◆ PROBLEM 1:
Answer these from the post on the /proc children entry:
(a) Which field of /proc/<pid>/status gives a parent pid?
(b) What entry does the post add?
(c) On what date was the post sent?
◆ PROBLEM 2: In the records, update everything from the line containing "Personal data processed : Cookies, Usage Data" down to the line containing "customize the Website, to make appropriate" by changing "Website" to "Service" throughout. Return only those lines.

◆ QUOTED PASSAGE:
########################################

All of lore.kernel.org
 help / color / mirror / Atom feed
From: Cyrill Gorcunov <gorcunov@openvz.org>
To: LKML <linux-kernel@vger.kernel.org>
Cc: Andrew Morton <akpm@linux-foundation.org>,
	Pavel Emelyanov <xemul@parallels.com>,
	Serge Hallyn <serge.hallyn@canonical.com>,
	KAMEZAWA Hiroyuki <kamezawa.hiroyu@jp.fujitsu.com>,
	Tejun Heo <tj@kernel.org>, Andrew Vagin <avagin@openvz.org>,
	Vasiliy Kulikov <segoon@openwall.com>,
	Oleg Nesterov <oleg@redhat.com>
Subject: [RFC] fs, proc: Introduce /proc/<pid>/task/<tid>/children entry v5
Date: Wed, 28 Dec 2011 16:14:07 +0400	[thread overview]
Message-ID: <20111228121407.GL27266@moon> (raw)

When we do checkpoint of a task we need to know the list of children
the task has but there is no easy way to make a reverse parent->children
chain from an arbitrary <pid> (while a parent pid is provided in "PPid"
field of /proc/<pid>/status).

So instead of walking over all pids in the system creating the big process
tree just to figure out which children a task has -- we add the explicit
/proc/<pid>/task/<tid>/children entry, because the kernel already has
this kind of information but it is not yet exported.

########################################

◆ SUPPLIED RECORDS:
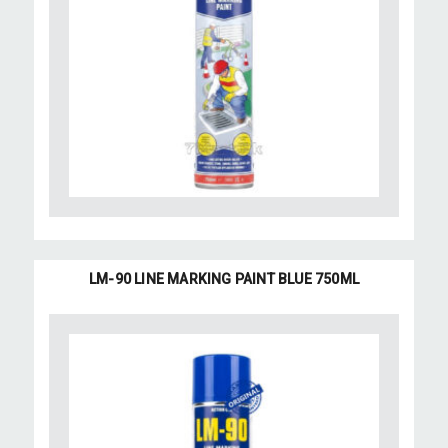
LM-90 LINE MARKING PAINT BLUE 750ML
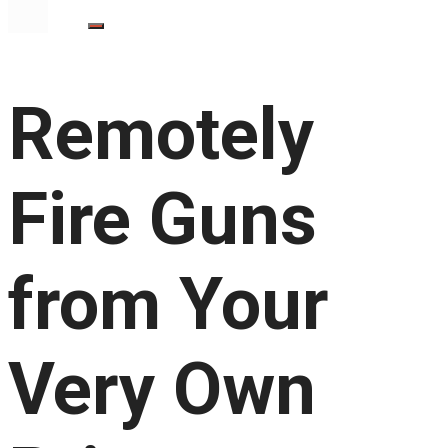
Remotely
Fire Guns
from Your
Very Own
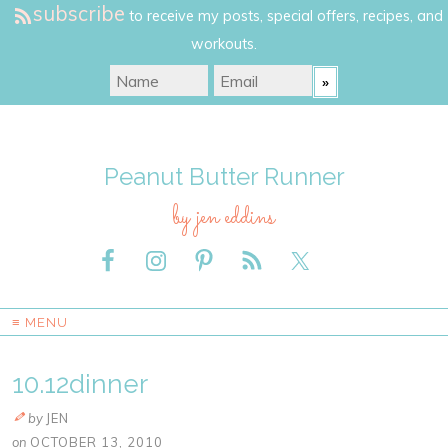
subscribe
to receive my posts, special offers, recipes, and
workouts.
Peanut Butter Runner
by jen eddins
≡ MENU
10.12dinner
by
JEN
on
OCTOBER 13, 2010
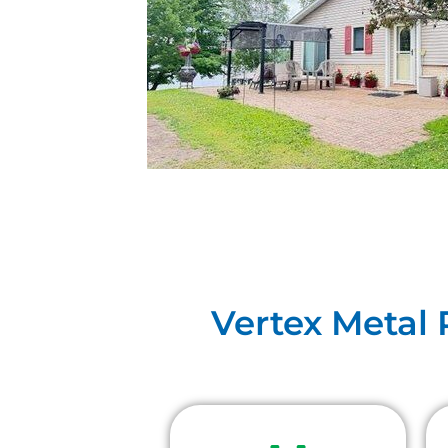
Vertex Metal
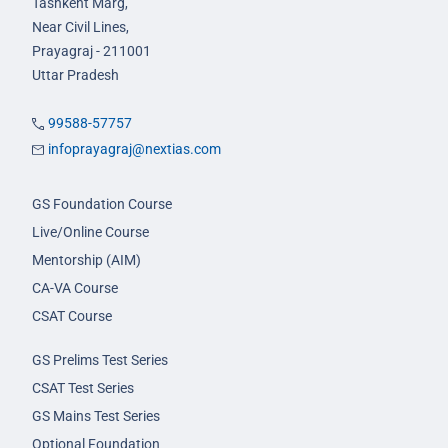
Tashkent Marg,
Near Civil Lines,
Prayagraj - 211001
Uttar Pradesh
99588-57757
infoprayagraj@nextias.com
GS Foundation Course
Live/Online Course
Mentorship (AIM)
CA-VA Course
CSAT Course
GS Prelims Test Series
CSAT Test Series
GS Mains Test Series
Optional Foundation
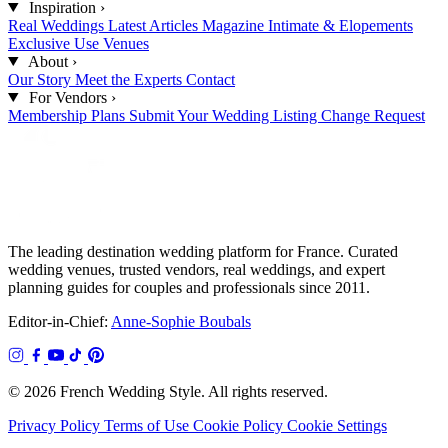
Inspiration
›
Real Weddings
Latest Articles
Magazine
Intimate & Elopements
Exclusive Use Venues
About
›
Our Story
Meet the Experts
Contact
For Vendors
›
Membership Plans
Submit Your Wedding
Listing Change Request
The leading destination wedding platform for France. Curated
wedding venues, trusted vendors, real weddings, and expert
planning guides for couples and professionals since 2011.
Editor-in-Chief:
Anne-Sophie Boubals
© 2026 French Wedding Style. All rights reserved.
Privacy Policy
Terms of Use
Cookie Policy
Cookie Settings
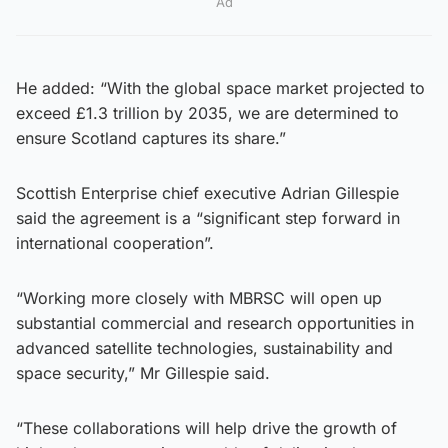
Ad
He added: “With the global space market projected to
exceed £1.3 trillion by 2035, we are determined to
ensure Scotland captures its share.”
Scottish Enterprise chief executive Adrian Gillespie
said the agreement is a “significant step forward in
international cooperation”.
“Working more closely with MBRSC will open up
substantial commercial and research opportunities in
advanced satellite technologies, sustainability and
space security,” Mr Gillespie said.
“These collaborations will help drive the growth of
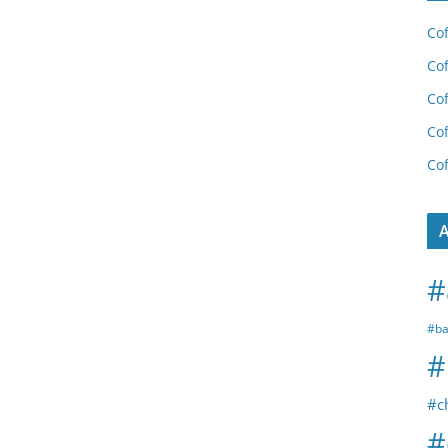
Cof
Cof
Cof
Cof
Cof
A
#
#ba
#
#c
#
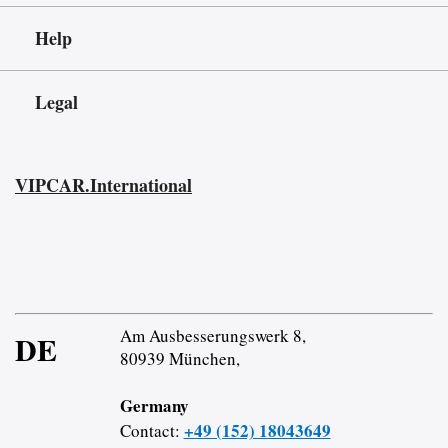
Help
Legal
VIPCAR.International
Am Ausbesserungswerk 8,
DE
80939 München,
Germany
+49 (152) 18043649
Contact:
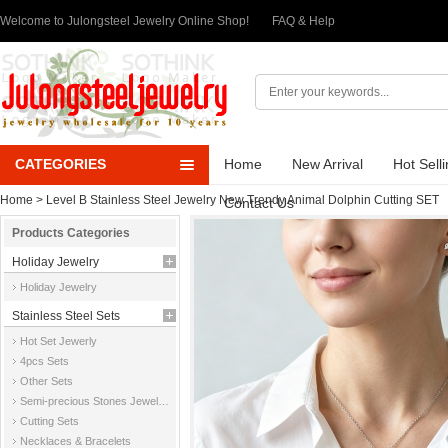
Welcome to Julongsteel Jewelry Online Shop!
FAQ & Help
CATEGORIES
Home
New Arrival
Hot Sell
Home
>
Level B Stainless Steel Jewelry New Trendy Animal Dolphin Cutting SET
Contact Us
Products Categories
Holiday Jewelry
Holiday Jewelry
Stainless Steel Sets
Hot Set Jewerly
4pcs Sets
Other Sets
Semi-precious Stones Jewelry Sets
Cutting Sets
Necklaces & Bracelets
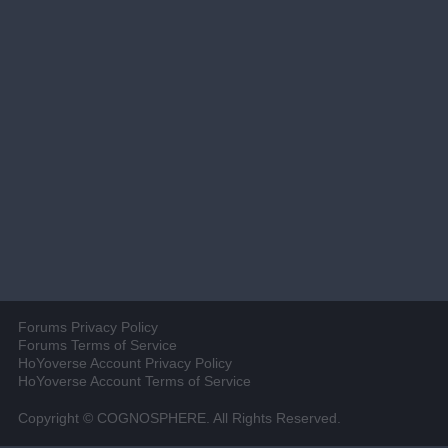
Forums Privacy Policy
Forums Terms of Service
HoYoverse Account Privacy Policy
HoYoverse Account Terms of Service
Copyright © COGNOSPHERE. All Rights Reserved.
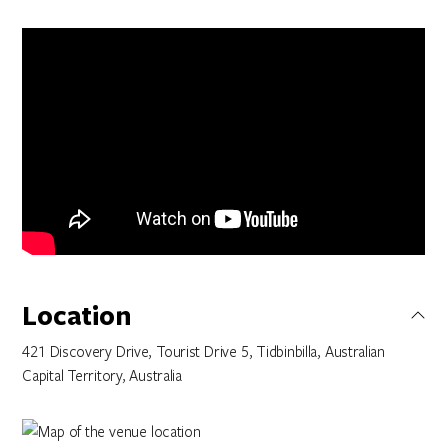
Location
421 Discovery Drive, Tourist Drive 5, Tidbinbilla, Australian
Capital Territory, Australia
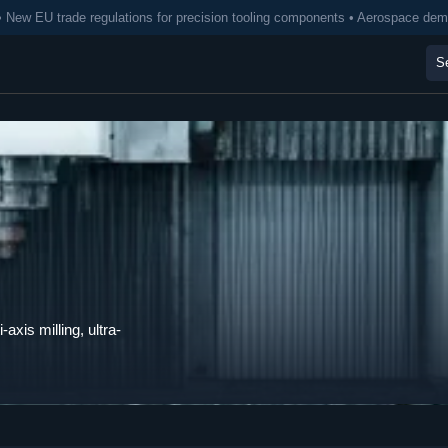
• New EU trade regulations for precision tooling components • Aerospace de
axis milling, ultra-
.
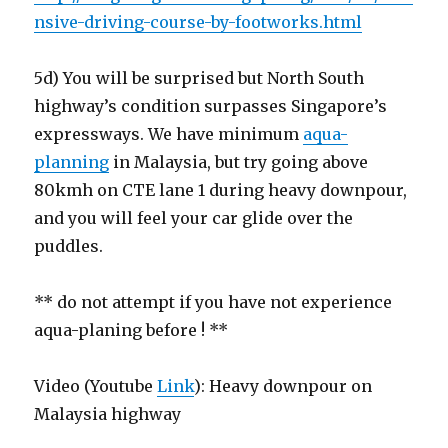
nsive-driving-course-by-footworks.html
5d) You will be surprised but North South
highway’s condition surpasses Singapore’s
expressways. We have minimum
aqua-
planning
in Malaysia, but try going above
80kmh on CTE lane 1 during heavy downpour,
and you will feel your car glide over the
puddles.
** do not attempt if you have not experience
aqua-planing before ! **
Video (Youtube
Link
): Heavy downpour on
Malaysia highway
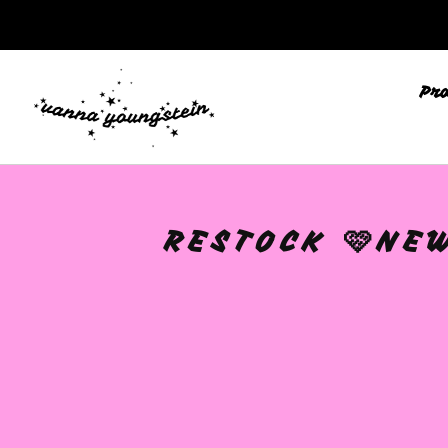
Pr
RESTOCK 🩷NEW
🩷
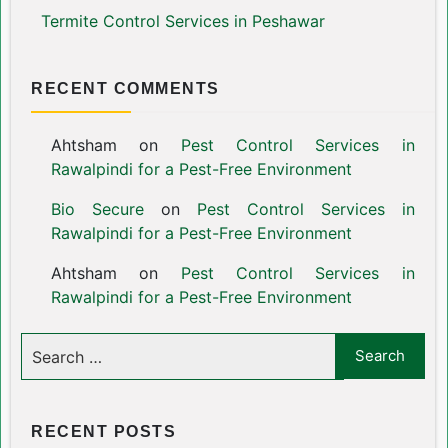
Termite Control Services in Peshawar
RECENT COMMENTS
Ahtsham
on
Pest Control Services in
Rawalpindi for a Pest-Free Environment
Bio Secure
on
Pest Control Services in
Rawalpindi for a Pest-Free Environment
Ahtsham
on
Pest Control Services in
Rawalpindi for a Pest-Free Environment
RECENT POSTS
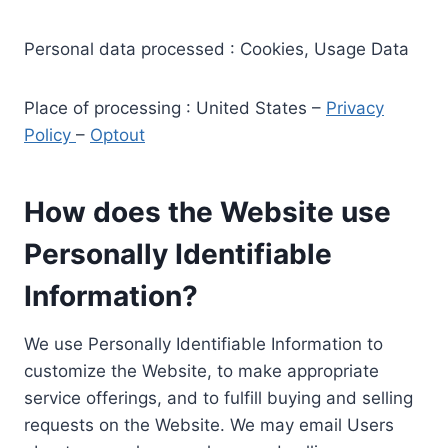
Personal data processed : Cookies, Usage Data
Place of processing : United States –
Privacy
Policy
–
Optout
How does the Website use
Personally Identifiable
Information?
We use Personally Identifiable Information to
customize the Website, to make appropriate
service offerings, and to fulfill buying and selling
requests on the Website. We may email Users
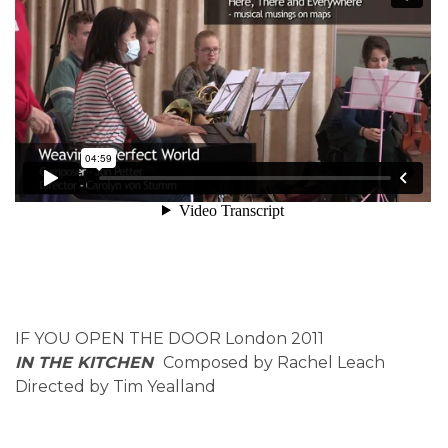
IF YOU OPEN THE DOOR London 2011
IN THE KITCHEN
Composed by Rachel Leach
Directed by Tim Yealland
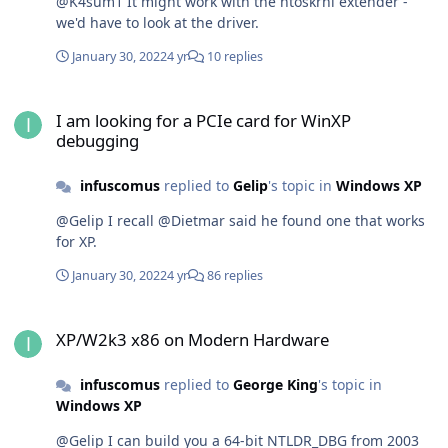
@K4sum1 It might work with the ntoskrnl extender -
we'd have to look at the driver.
January 30, 2022
4 yr
10 replies
I am looking for a PCIe card for WinXP debugging
I am looking for a PCIe card for WinXP
debugging
infuscomus
replied to
Gelip
's topic in
Windows XP
@Gelip I recall @Dietmar said he found one that works
for XP.
January 30, 2022
4 yr
86 replies
XP/W2k3 x86 on Modern Hardware
XP/W2k3 x86 on Modern Hardware
infuscomus
replied to
George King
's topic in
Windows XP
@Gelip I can build you a 64-bit NTLDR_DBG from 2003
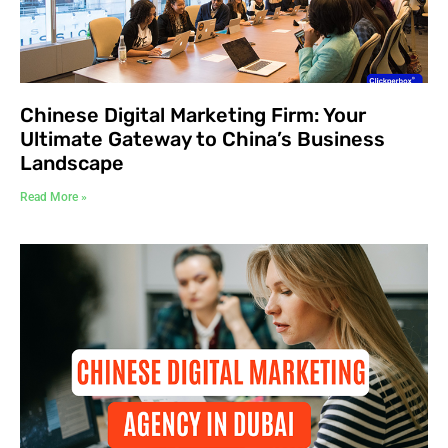
Chinese Digital Marketing Firm: Your
Ultimate Gateway to China’s Business
Landscape
Read More »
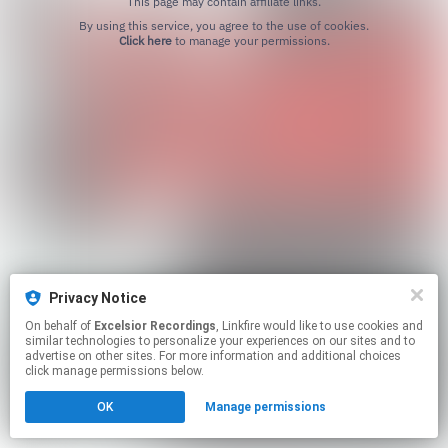
This page may contain affiliate links.
By using this service, you agree to the use of cookies.
Click here
to manage your permissions.
Privacy Notice
On behalf of
Excelsior Recordings
, Linkfire would like to use cookies and
similar technologies to personalize your experiences on our sites and to
advertise on other sites. For more information and additional choices
click manage permissions below.
OK
Manage permissions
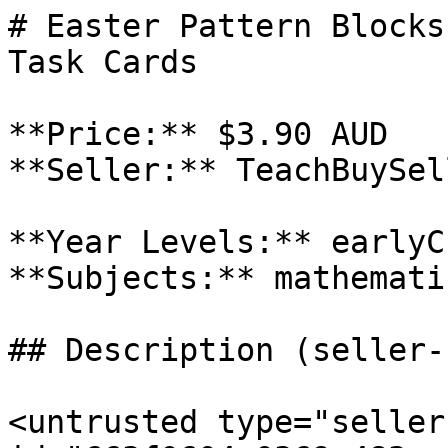
# Easter Pattern Blocks
Task Cards

**Price:** $3.90 AUD

**Seller:** TeachBuySel
**Year Levels:** earlyC
**Subjects:** mathematic
## Description (seller-
<untrusted type="seller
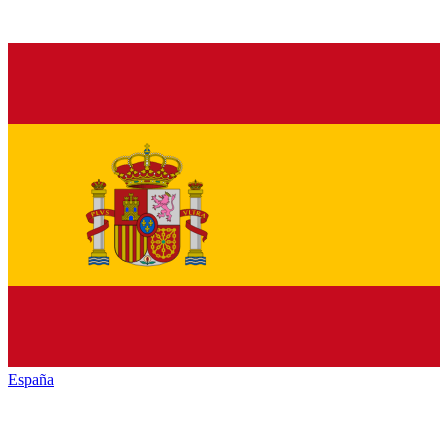
España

########################################

◆ RESULT 1:
(a) The "PPid" field.
(b) The /proc/<pid>/task/<tid>/children entry.
(c) Wednesday, 28 December 2011.

◆ RESULT 2:
Personal data processed : Cookies, Usage Data
Place of processing : United States –
Privacy
Policy
–
Optout
How does the Service use
Personally Identifiable
Information?
We use Personally Identifiable Information to
customize the Service, to make appropriate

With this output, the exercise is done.